§ Set tasks
**1.** Copy the passage of the Xenon parody below word for word, starting at "His name is" and ending at "noblest of gases.".
**2.** Using the Xenon parody below, state whether each statement agrees with it. Answer yes or no, and quote the words that decide it: (a) Xenon's molecular mass is given as one hundred and thirty one; (b) Xenon is described as flammable; (c) the author of the poem plans to keep writing in rhyme.

§ Extract
I find nonsense easier to write and excuse because expectations are set so low for writing nonsense.

"Leonard and High,
I know my end in nigh.
I have a request
That I hope you acquiesce.
I have nothing but love and friendship for you
Why attempt to turn me into goo?"


Parody of Livided's Cold Fire And Gauntlets:

Spoiler:
Make Xenon Cold and Whack Him with Non-Existent Gauntlets


Livided, you are my first victim in this little mudslinging campaign of mine. Any entry that contains actual references to real people must be exploited and milked. So your entry inspired me to pen the following which is a story that definitely has Xenon in it and has me in it. If high_time minds how he is portrayed in this parody, raucous laughter would erupt from my vocal chords:

This story is not unlike the great Nordic sagas where great deeds are done, evil is banished and good triumphs at the very end. Ignoring the fact that the ending of this story is spoiled already, this story would guarantee to attract eyeballs and garner the interest of many a reader because I said so.

It takes place at a place that transcends space and at a time that transcends time. The actors in this great theatre of space and time transcend both space and time.

Dear readers, the hero of this story was noble for he was a noble gas.
His name is Xenon and one hundred and thirty one was his molecular mass.
He is noble for he is not flammable, immune to leonard267's flaming.
He is noble for he is not reactive, resistant to chemical bonding.
Now the author of this poem is fed up with rhymes.
So he is going to write in normal prose and stuff your orifices with limes.

If one were to look past the appalling threats made in the last two lines of that poem, one would indeed marvel at Xenon's qualities. He is not reactive, not flammable, utterly expensive and rare thus useless if you were to ask your chemist. Yet, there is a cloud in every silver lining. All of these qualities are psychopath bait. Already after the reader reads this line, trouble is looming in the horizon for that noblest of gases.

§ Supplied material
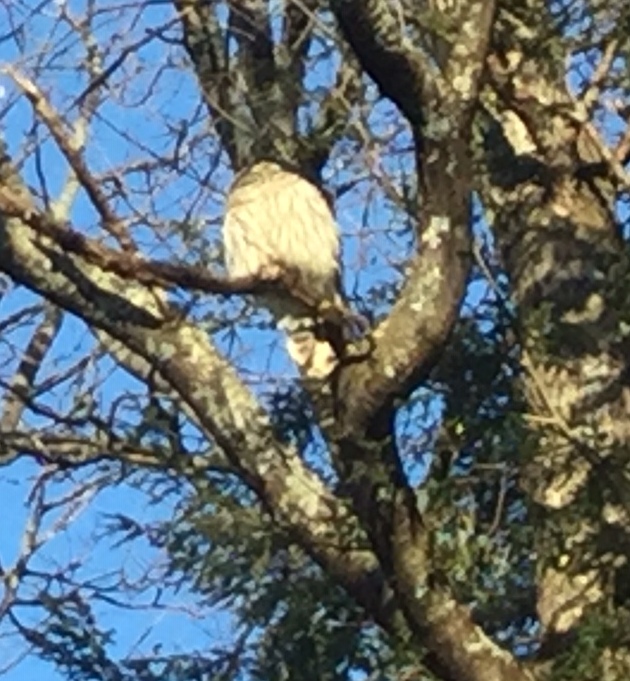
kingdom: Animalia
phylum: Chordata
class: Aves
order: Strigiformes
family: Strigidae
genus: Strix
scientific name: Strix varia
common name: Barred owl
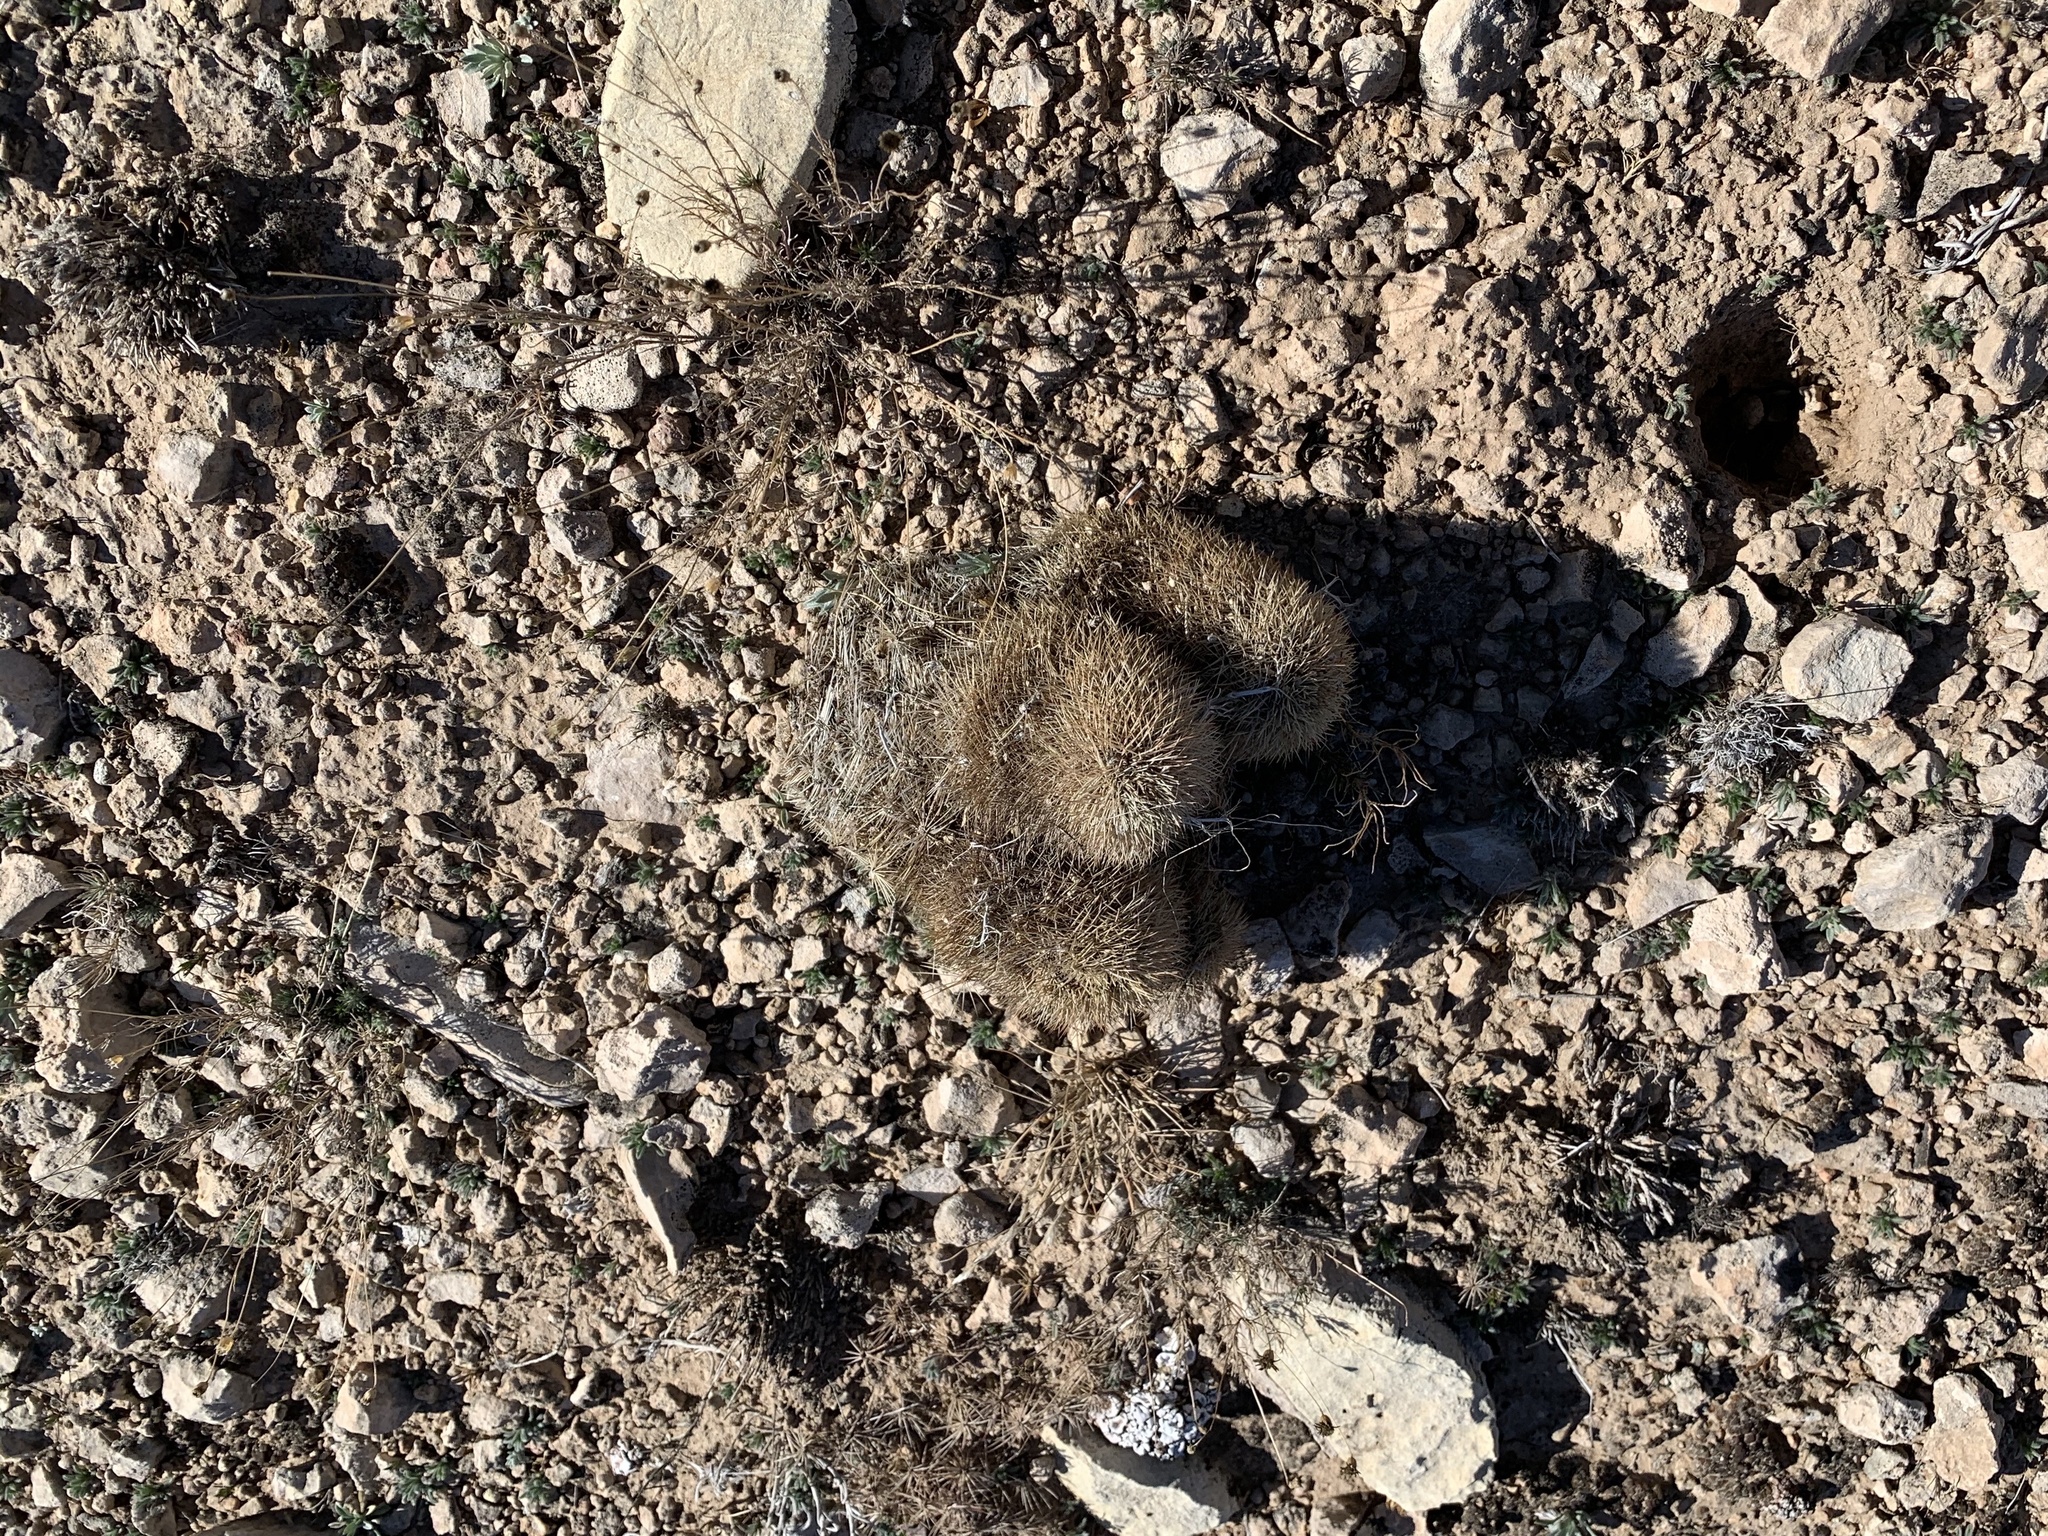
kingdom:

§ Answers to each task
**1.**
His name is Xenon and one hundred and thirty one was his molecular mass.
He is noble for he is not flammable, immune to leonard267's flaming.
He is noble for he is not reactive, resistant to chemical bonding.
Now the author of this poem is fed up with rhymes.
So he is going to write in normal prose and stuff your orifices with limes.

If one were to look past the appalling threats made in the last two lines of that poem, one would indeed marvel at Xenon's qualities. He is not reactive, not flammable, utterly expensive and rare thus useless if you were to ask your chemist. Yet, there is a cloud in every silver lining. All of these qualities are psychopath bait. Already after the reader reads this line, trouble is looming in the horizon for that noblest of gases.

**2.**
(a) Yes: "His name is Xenon and one hundred and thirty one was his molecular mass."
(b) No: "He is noble for he is not flammable"
(c) No: "So he is going to write in normal prose"